Lesbian, gay, bisexual, transgender, queer, intersex, asexual people and those of other diverse genders and sexualities (LGBTQIA+) have always been part of the TCC community, but their visibility and ability to be open about their identities have not always been without risk. The first forms of campus support centered around sexuality were formed by students in the 1980s, beginning with the brief appearance of the Gay Students Association in 1983.71 In 1989, students tried again much more successfully with GLAD (Gays and Lesbians Accepting Diversity), with Multi-Cultural Student Services Coordinator Jacqulyn Cockfield serving as their advisor.72 GLAD was from the beginning intersectional in nature, with its emphasis on diversity and its programming and advocacy overlap with the Black Student Union (BSU) thanks to President Walter Palmore, who served as a peer counselor and an officer in both GLAD73 and the BSU.74 Students again formed a group in 1997, this time called Pride TCC, and organized what appears to be TCC’s first Pride event in 2000.75

 

Pride at TCC

The first Pride celebration by student group Pride TCC was held in 2000. The all-day event included an information fair with representation from campus and local organizations such as Brother-to-Brother-Sister-to-Sister, the Legal Marriage Alliance, New Heart Fellowship, Pierce County AIDS Foundation, Planned Parenthood, POCAAN, OASIS (LGBTQIA+ teen center), the Rainbow Center, and TCC Counseling Center; followed by a “freedom rally” with speakers including 27th District Representative Deborah Regala and TCC Board of Trustees chair John Lantz.76 In the evening, a talent and drag show benefit raised funds for Three Cedars respite home and OASIS.77 In 2006, successor student group, the Pride and Allies Club (PAC) sponsored its second drag show, for which the student newspaper coverage of the event noted the extensive turnout78 – a marked change from Pride TCC’s first celebration only six years earlier.79 The celebration was capped with the acknowledgement of the recent passage of Washington HB 2661, which enshrined protections against discrimination based on sexual orientation.80

Performer Tay as Eminem at the PAC drag show, 2006.
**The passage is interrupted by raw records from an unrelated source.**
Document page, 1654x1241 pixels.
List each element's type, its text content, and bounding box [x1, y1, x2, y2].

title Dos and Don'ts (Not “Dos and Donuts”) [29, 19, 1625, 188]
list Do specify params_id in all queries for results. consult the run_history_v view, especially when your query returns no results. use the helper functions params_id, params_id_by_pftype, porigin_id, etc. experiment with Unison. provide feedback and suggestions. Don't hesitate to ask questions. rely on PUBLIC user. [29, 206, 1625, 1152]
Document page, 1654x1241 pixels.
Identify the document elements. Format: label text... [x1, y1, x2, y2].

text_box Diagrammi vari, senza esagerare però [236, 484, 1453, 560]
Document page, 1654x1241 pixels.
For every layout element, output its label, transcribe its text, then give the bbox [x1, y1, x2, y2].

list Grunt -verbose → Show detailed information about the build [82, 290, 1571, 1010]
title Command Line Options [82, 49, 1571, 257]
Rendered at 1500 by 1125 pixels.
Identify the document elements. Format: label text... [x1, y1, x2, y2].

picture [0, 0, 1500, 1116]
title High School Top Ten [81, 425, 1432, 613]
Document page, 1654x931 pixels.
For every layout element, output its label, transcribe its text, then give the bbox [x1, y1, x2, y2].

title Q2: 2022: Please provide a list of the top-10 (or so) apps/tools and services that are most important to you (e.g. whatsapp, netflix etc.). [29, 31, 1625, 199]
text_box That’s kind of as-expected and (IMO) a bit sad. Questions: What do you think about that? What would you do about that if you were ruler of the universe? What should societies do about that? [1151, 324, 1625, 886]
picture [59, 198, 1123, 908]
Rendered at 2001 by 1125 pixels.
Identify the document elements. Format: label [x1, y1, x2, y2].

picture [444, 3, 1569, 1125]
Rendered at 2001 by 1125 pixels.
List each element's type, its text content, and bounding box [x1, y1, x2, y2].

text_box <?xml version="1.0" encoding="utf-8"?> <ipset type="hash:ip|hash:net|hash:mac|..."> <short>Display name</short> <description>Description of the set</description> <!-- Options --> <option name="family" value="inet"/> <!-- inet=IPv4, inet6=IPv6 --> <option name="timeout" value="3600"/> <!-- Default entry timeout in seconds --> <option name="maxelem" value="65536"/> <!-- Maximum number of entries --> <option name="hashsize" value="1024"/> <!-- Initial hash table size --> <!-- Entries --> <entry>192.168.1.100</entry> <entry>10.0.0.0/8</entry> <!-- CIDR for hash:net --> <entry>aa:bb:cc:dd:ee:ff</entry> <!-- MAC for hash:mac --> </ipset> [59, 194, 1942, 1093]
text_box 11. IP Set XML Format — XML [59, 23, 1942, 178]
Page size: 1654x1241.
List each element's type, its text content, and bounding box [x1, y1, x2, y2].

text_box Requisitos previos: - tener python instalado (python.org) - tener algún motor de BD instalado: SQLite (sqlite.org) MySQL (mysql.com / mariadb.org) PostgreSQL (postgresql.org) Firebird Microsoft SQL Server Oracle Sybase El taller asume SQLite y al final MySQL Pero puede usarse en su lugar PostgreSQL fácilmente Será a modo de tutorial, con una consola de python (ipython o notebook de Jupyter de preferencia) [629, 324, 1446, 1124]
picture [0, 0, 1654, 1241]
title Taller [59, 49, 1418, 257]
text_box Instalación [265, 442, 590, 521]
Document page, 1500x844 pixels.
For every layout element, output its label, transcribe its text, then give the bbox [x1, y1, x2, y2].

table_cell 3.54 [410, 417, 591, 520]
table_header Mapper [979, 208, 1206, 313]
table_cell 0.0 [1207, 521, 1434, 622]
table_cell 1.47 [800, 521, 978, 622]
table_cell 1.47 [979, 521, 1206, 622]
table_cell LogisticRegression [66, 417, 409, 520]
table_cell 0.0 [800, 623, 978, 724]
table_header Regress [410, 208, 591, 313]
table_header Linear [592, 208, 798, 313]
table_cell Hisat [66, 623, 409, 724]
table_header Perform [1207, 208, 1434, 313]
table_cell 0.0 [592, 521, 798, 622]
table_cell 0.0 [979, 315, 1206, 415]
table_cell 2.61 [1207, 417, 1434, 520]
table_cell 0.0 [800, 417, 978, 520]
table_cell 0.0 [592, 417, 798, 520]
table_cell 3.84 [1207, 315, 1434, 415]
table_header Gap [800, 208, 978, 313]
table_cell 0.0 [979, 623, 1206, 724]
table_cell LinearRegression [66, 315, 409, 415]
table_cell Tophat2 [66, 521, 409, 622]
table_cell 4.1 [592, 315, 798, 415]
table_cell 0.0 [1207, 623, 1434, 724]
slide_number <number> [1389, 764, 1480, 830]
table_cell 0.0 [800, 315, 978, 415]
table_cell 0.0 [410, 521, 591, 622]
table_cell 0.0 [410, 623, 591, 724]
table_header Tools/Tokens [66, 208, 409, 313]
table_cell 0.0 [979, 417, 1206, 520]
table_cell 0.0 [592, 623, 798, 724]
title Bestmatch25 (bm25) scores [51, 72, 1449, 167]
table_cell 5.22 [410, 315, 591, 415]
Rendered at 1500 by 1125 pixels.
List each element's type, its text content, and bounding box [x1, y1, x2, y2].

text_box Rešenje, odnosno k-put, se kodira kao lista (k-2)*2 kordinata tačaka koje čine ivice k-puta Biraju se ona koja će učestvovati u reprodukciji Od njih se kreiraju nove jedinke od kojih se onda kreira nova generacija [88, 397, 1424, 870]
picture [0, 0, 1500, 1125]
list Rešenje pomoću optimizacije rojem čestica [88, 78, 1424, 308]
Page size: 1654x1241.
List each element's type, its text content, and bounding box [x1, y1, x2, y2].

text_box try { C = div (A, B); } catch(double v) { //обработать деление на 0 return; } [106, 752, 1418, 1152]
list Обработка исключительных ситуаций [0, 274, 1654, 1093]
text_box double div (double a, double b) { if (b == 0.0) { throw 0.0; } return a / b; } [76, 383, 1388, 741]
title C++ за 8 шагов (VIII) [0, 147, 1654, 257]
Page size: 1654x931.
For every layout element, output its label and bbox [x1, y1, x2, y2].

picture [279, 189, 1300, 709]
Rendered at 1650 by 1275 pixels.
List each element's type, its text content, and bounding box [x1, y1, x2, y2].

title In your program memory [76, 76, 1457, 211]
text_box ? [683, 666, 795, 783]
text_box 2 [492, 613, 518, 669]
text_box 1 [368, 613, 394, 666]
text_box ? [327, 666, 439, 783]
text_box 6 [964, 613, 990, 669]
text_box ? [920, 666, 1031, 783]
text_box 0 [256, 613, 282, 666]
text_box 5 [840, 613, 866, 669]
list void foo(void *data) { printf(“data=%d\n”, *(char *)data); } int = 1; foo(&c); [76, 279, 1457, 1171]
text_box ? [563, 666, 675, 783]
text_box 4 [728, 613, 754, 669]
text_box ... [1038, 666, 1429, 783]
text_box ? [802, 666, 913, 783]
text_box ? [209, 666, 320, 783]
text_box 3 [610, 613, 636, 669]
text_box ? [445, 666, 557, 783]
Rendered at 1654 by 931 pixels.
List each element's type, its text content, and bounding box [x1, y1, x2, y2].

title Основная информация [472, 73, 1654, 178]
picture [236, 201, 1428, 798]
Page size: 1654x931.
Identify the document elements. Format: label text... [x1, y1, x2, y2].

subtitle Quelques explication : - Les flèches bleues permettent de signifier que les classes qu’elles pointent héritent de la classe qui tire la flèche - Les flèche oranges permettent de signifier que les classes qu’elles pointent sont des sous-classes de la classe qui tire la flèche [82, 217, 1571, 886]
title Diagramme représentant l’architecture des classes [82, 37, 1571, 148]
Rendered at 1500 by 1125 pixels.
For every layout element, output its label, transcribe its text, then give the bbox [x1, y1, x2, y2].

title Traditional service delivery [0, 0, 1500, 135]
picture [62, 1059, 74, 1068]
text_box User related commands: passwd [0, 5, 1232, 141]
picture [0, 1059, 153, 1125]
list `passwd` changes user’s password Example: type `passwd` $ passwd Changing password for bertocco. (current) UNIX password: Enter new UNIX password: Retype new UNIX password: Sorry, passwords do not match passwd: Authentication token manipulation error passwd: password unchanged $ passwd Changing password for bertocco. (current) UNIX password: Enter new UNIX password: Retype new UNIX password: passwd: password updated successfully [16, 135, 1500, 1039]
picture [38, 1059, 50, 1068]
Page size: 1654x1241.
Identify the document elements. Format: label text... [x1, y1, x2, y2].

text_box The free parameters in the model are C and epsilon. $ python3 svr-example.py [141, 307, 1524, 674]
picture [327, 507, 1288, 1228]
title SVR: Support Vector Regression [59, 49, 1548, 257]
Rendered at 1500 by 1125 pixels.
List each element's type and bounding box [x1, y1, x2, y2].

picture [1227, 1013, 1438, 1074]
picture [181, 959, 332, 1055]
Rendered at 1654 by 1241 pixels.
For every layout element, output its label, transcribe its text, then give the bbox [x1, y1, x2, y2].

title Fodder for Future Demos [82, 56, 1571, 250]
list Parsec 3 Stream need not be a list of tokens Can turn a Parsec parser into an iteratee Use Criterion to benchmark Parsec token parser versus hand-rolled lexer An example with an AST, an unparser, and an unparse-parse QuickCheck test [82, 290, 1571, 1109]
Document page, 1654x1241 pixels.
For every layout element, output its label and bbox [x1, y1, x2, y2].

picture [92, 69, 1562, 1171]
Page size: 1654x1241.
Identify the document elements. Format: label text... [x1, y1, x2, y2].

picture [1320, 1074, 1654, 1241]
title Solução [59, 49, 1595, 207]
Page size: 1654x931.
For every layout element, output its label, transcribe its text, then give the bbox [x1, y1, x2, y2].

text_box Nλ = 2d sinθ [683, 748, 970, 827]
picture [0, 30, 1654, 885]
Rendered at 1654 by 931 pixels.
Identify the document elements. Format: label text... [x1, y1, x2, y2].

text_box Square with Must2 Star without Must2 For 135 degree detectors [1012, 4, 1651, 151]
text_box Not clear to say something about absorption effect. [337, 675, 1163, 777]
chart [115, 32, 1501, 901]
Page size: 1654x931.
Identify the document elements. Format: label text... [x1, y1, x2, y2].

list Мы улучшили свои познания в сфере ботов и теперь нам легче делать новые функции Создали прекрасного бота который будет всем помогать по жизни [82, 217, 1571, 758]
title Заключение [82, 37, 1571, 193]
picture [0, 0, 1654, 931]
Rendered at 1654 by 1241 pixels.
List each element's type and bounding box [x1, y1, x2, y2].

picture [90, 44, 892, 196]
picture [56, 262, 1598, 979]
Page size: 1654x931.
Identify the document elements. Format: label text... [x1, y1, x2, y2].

In June 2023, the Gig Harbor campus made TCC history by raising the Pride flag for the first time. 

Five years later, a coalition of students and employees explored the campus climate for LGBT community members and concluded that there was need for greater support. The students created a new Pride and Allies Club (PAC), and employees created the Committee on Access, Respect, and Equality for Sexual Identity (CARES). Together, they developed a Safe Zone training for TCC employees to understand the unique needs and challenges of LGBTQIA+ students and how to better support them.80

CARES became the Rainbow Action Committee (RAC) in 2019 and affiliated with the Equity, Diversity, and Inclusion Council (EDIC) when the Office of EDI was formalized. In 2023, the Gig Harbor campus made history by raising the Pride flag for the first time during the month of June; the Tacoma campus joined in the following year. The Safe Zone program was recently revitalized with a new, unique-to-TCC program, Beyond the Binary, incorporating updated understandings of gender and sexuality, and the changing landscapes our LGBTQIA+ community members are navigating.